Visualizing VI and SGHMC on a Multimodal Distribution𝞡

In this example, we'll compare vi.diag and sgmcmc.sghmc for approximating a two dimensional distribution which we can visualize.

Target distribution𝞡

We'll start by defining the target distribution, a two dimensional double well:

import torch
import matplotlib.pyplot as plt
import matplotlib.lines as mlines
import torchopt
import posteriors

torch.manual_seed(42)

def log_posterior(x, batch):
    log_prob = -torch.sum(x**4, axis=-1) / 10.0 + torch.sum(x**2, axis=-1)
    return log_prob, torch.tensor([])

Note that the log_posterior has to conform to the signature log_posterior(params, batch) -> log_prob, aux where params is a tensor of shape (batch_size, num_params) and batch is a dictionary of tensors.
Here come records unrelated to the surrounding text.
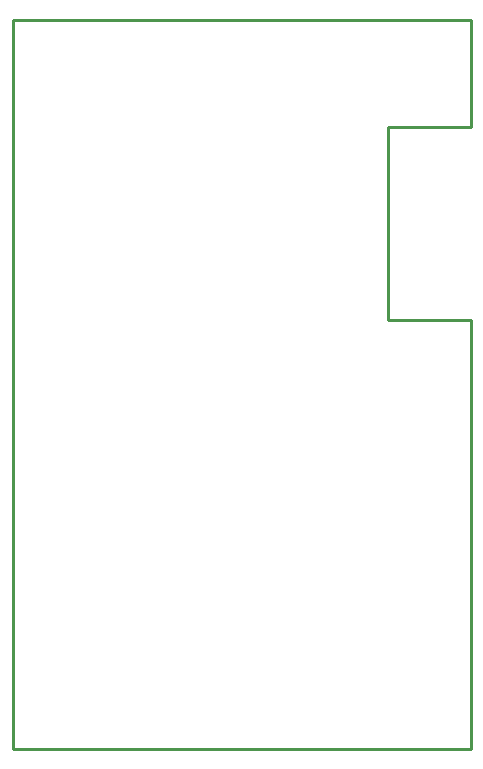
<source format=gbr>
G04 EAGLE Gerber X2 export*
G75*
%MOIN*%
%FSLAX25Y25*%
%LPD*%
%AMOC8*
5,1,8,0,0,1.08239X$1,22.5*%
G01*
%ADD10C,0.010000*%


D10*
X0Y0D02*
X152500Y0D01*
X152500Y143125D01*
X125000Y143125D01*
X125000Y207500D01*
X152500Y207500D01*
X152500Y243110D01*
X0Y243110D01*
X0Y0D01*
M02*

</source>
More info on the constructing log posteriors page.

In this simple example we don't have varying batches so we'll just ignore that input. We also don't have any auxiliary information we'd like to keep hold of, so we just return an empty tensor.

Variational Inference𝞡

Now we'll fit a diagonal Gaussian variational distribution. This is easy with posteriors:

vi_transform = posteriors.vi.diag.build(
    log_posterior, optimizer=torchopt.adam(lr=1e-2), init_log_sds=-2.0
)
n_vi_steps = 2000
vi_state = vi_transform.init(torch.zeros(2))

nelbos = []
for _ in range(n_vi_steps):
    vi_state, _ = vi_transform.update(vi_state, None)
    nelbos.append(vi_state.nelbo.item())

Here, we've tracked the values of the negative ELBO (NELBO), let's have a look at them:

plt.plot(nelbos)
plt.ylabel("NELBO")

NELBO

Looks like it converged, but there's a fair amount of variance around the minima, maybe a Gaussian isn't a great fit for our target distribution....

SGHMC𝞡

Let's generate samples with posteriors.vi.sgmcmc.sghmc instead:

sghmc_transform = posteriors.sgmcmc.sghmc.build(log_posterior, lr=5e-2, alpha=1.0)
n_sghmc_steps = 10000
sghmc_state = sghmc_transform.init(torch.zeros(2))

samples = torch.zeros(1, 2)
log_posts = []
for _ in range(n_sghmc_steps):
    sghmc_state, _ = sghmc_transform.update(sghmc_state, None)
    samples = torch.cat([samples, sghmc_state.params.unsqueeze(0)], axis=0)
    log_posts.append(sghmc_state.log_posterior.item())

Here we've tracked the values of the log posterior, let's have a look at them:

plt.plot(log_posts)
plt.ylabel("SGHMC Log Posterior")

SGHMC

Certainly some exploration going on! We can see that the log posterior evaluations vary quite a lot during sampling but in the most part stay significantly higher that the initialization value. Hopefully this means we're exploring the modes of the distribution, but we'll find out for sure when we visualize the samples.

Visualizing𝞡

Time to visualize the learnt variational distribution and the samples generated by SGHMC:

Code to plot the distributions

lim = 4
x = torch.linspace(-lim, lim, 1000)
X, Y = torch.meshgrid(x, x)
Z = torch.vmap(log_posterior, in_dims=(0, None))(torch.stack([X, Y], axis=-1), None)[0]
plt.contourf(X, Y, Z, levels=50, cmap="Purples", alpha=0.3, zorder=-1)

mean = vi_state.params
sd_diag = torch.exp(vi_state.log_sd_diag)
Z_gauss = torch.vmap(
    lambda z: -torch.sum(torch.square((z - mean) / sd_diag), axis=-1) / 2.0,
)(torch.stack([X, Y], axis=-1))

plt.contour(X, Y, Z_gauss, levels=5, colors="black", alpha=0.5)
sghmc_samps = plt.scatter(
    samples[:, 0], samples[:, 1], c="r", s=0.5, alpha=0.5, label="SGHMC Samples"
)

vi_legend_line = mlines.Line2D(
    [], [], color="black", label="VI", alpha=0.5, linestyle="--"
)
plt.legend(handles=[vi_legend_line, sghmc_samps])
plt.xlim(-lim, lim)
plt.ylim(-lim, lim)

Double Well

We can see the variational Gaussian ignores the multiple modes, but SGHMC explores them well.

Note

The raw code for this example can be found in the repo at examples/double_well.py.